There’s always excitement in Eureka, the charming little town populated by geniuses and Jack Carter.
With a statue of Archimedes in the town square and Department of Defense research and development facility Global Dynamics (GD) at the heart of the town, Eureka would seem to be a place capable of sustaining itself quite nicely. One would think. Despite the super-high IQs, though, it almost always requires the commonsense tactics devised by Sheriff Jack Carter, a man of strong ethics and average intelligence, to bail out the rocket scientists.
In Cris Ramsay’s third book in the series, Road Less Traveled, Eureka once again spirals off into a bizarre and potentially world-ending adventure when a Global Dynamics scientist attempts to hatch thunderbird eggs. Thunderbirds, best known from Native American mythology, are essentially energy and have many practical uses; unfortunately, someone has stolen a soon-to-hatch thunderbird egg from under the nose of Global Dynamics security, and there’s no telling what devious plan is in the works.
While Deputy Jo Lupo and GD brain-of-all-trades Douglas Fargo partner to track down the thief and recover the stolen egg before it can release its enormous energy, Jack Carter and GD Director Allison Blake have another doomsday problem to deal with.
An attempt to connect to another dimensional plane connects Eureka to its alternate self, complete with audio and visual communication. In Other Eureka, Jack Carter never came to town and Allison’s fiancé, Nathan Stark, never died. Just like the rest of us, all of Eureka’s citizens are intrigued by those other selves and by ‘what might have been’ had a single event happened just a wee bit differently. Being able to see firsthand how one such reality evolved is intriguing and a little disturbing, but certainly a scientific breakthrough of massive proportion.
As always, though, the experiment has unexpected consequences. Pretty soon the residents of Other Eureka start seeping through the membrane and turning up in Eureka Classic.

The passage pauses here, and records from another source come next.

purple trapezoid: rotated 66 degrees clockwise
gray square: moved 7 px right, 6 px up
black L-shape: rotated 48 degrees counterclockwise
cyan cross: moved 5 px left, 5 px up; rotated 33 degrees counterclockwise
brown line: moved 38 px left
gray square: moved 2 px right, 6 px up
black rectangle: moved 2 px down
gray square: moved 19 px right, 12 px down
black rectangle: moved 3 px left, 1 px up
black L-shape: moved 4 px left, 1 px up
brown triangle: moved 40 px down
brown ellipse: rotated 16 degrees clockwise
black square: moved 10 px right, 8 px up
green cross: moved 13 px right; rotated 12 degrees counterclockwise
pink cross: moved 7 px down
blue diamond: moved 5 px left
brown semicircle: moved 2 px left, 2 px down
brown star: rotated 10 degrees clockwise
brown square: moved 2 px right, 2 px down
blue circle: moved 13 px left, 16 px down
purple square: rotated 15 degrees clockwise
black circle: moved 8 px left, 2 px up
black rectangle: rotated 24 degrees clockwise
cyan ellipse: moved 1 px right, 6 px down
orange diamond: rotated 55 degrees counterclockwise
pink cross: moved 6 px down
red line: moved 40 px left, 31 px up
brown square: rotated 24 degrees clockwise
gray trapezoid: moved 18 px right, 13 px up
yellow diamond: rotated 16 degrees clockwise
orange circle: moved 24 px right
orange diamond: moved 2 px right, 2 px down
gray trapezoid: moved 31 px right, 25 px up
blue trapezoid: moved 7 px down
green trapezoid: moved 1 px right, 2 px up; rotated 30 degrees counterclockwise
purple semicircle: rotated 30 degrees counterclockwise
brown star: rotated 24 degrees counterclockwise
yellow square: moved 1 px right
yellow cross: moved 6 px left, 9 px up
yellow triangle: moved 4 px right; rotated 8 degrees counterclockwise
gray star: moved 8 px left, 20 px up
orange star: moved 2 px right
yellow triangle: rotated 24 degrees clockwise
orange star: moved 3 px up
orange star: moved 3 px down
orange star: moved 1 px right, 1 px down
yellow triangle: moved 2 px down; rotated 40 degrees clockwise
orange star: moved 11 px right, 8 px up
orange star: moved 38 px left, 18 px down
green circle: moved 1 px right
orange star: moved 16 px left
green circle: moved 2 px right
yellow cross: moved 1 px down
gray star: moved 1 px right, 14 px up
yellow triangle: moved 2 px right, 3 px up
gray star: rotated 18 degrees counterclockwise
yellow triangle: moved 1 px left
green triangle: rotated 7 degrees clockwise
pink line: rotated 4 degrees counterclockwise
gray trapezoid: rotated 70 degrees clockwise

It doesn’t take a genius to know that cross-over like that can only mean trouble.
Ramsay has done a masterful job of capturing the spirit of the television series. All the characters ring true, and the plots are woven together seamlessly. It’s rare to find a novelization of a screen original that is both entertaining and puzzling, but Ramsay writes it with a suave confidence that will keep readers guessing all the way through.
Those who aren’t already addicted to this creative and endearing program won’t have any trouble following along with Road Less Traveled, because Ramsay subtly slides in bits of background to bring everyone up to speed. Fans of the television series will find this a satisfying snack (equal to anything served at Café Diem) to tide them over until the new season begins.